Saddam Hussein, mais uma vez (como aconteceu em 1991, quando invadiu
o Kuwait), não se mostra sensível à negociação diplomática nem às pressões
dos bombardeios esporádicos de seu
país pelos aviões norte-americanos e ingleses. Por isso, a Casa Branca tem se revelado favorável à solução militar.

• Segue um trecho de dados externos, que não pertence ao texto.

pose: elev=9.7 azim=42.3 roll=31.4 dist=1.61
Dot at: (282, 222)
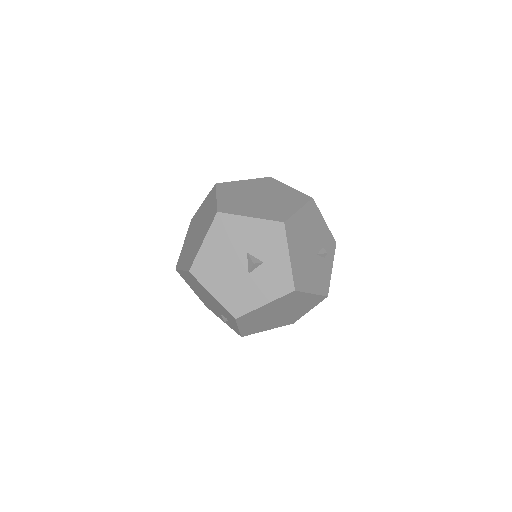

Várias vezes o presidente Bush anunciou o início de uma ação militar para
derrubar Saddam do poder. Várias vezes adiou esse início, porque não há
acordo entre os seus aliados, além do
que os países árabes unanimemente desaprovam a solução militar -também
a Rússia e a China. Agora, por último,
surgiram no próprio partido de Bush, o
Republicano, grupos que se opõem à
solução militar. Contrariando essas manifestações antibélicas, a principal assessora da Casa Branca para a Segurança, Condolessa Ricci, declarou recentemente à BBC que, diante das provas já
existentes, os Estados Unidos não podem continuar esperando até serem envolvidos por novas agressões.
Esta a encruzilhada diplomática e estratégica que enfrenta Bush.
Carlos de Meira Mattos, 89, general reformado
do Exército e veterano da Segunda Guerra Mundial, é doutor em Ciência Política e conselheiro
da Escola Superior de Guerra.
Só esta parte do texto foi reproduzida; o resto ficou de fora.